All in all, the evidence seems clear that children do not increase you happiness more than very temporarily. What’s more, none of this addresses the concern that the people who do choose to become parents may be exactly those whose who will benefit from it. For example, if you have always had an image of yourself as a mother, then fulfilling that goal will make you happy (albeit temporarily). However, if you have always been indifferent to the idea, then you may find that even this temporary boost in happiness fails to materialise. I think this argues that if you are in enough doubt about whether to have children to read this blog post, you should expect improved happiness for even less than the 1 year that the evidence suggests is the average benefit.

Later life

These studies only consider your happiness over the first 18 years of a child’s life, where they are likely to be living with you.
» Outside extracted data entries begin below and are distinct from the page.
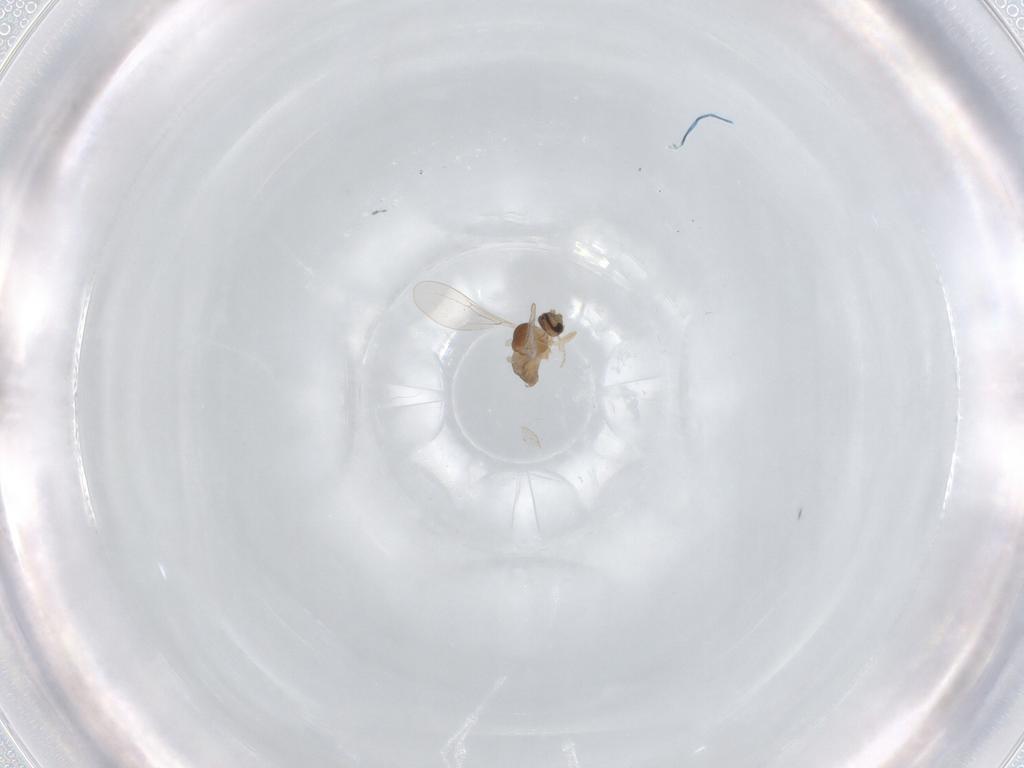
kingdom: Animalia
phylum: Arthropoda
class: Insecta
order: Diptera
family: Cecidomyiidae
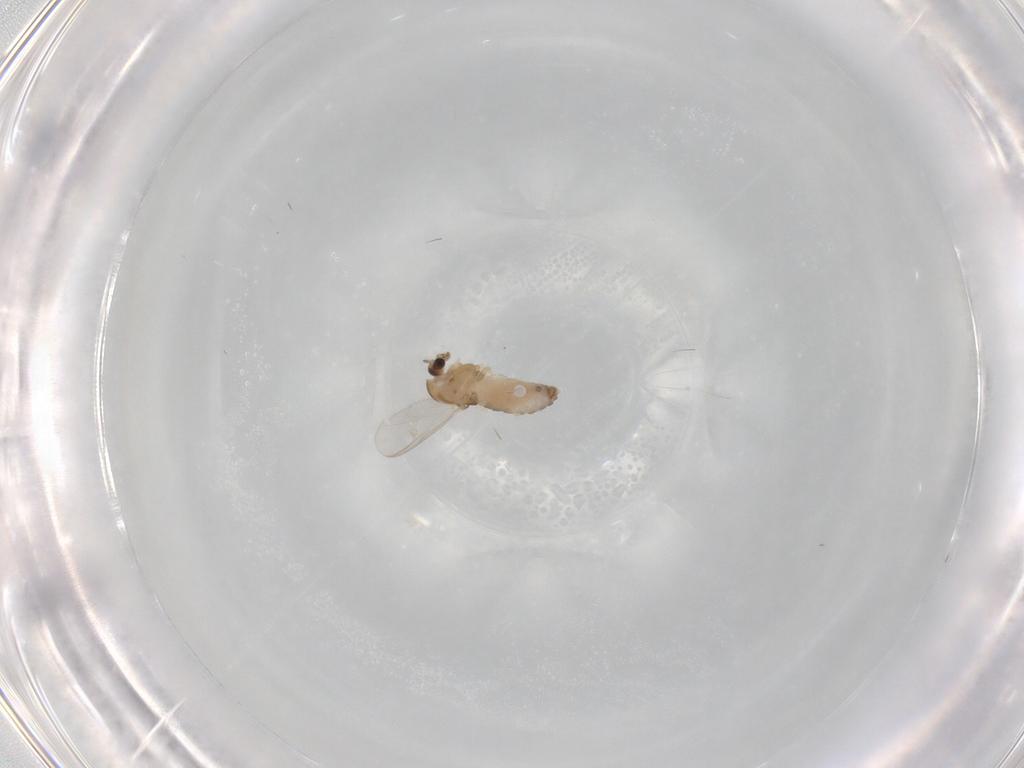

Perhaps substantial gains to having children accrue much later in life, when you are free to enjoy their company without experiencing many of the negatives? There is less evidence on this due to the very long horizons involved, but looking at the simple average happiness by age for both the childless and parents of children in German data, it seems that there is no particular difference:

There are several other reasons to believe that improved happiness will not manifest later in life. Studies studies suggest that parents reported well-being actually improves once adult children leave the home, and that all types of parent, including “empty nest” parents, are at least as depressed as equivalent non-parents. Childless elders are just as embedded into their communities as parents, rarely express regrets about not having had children, and frequency of interaction with adult children has no bearing on adult happiness. Basically, there also seems to be no evidence that children contribute to happiness in old age.

Conclusion

Going into my literature review, I didn’t have any clear view on whether children improved happiness. I was actually expecting to find a positive effect of having children, consistent with “folk wisdom”, and so was rather surprised by the strength of the evidence against the idea: this is not at all what I found. There may be many fine reasons to have kids, but the selfish hope for a boost in happiness is not one of them.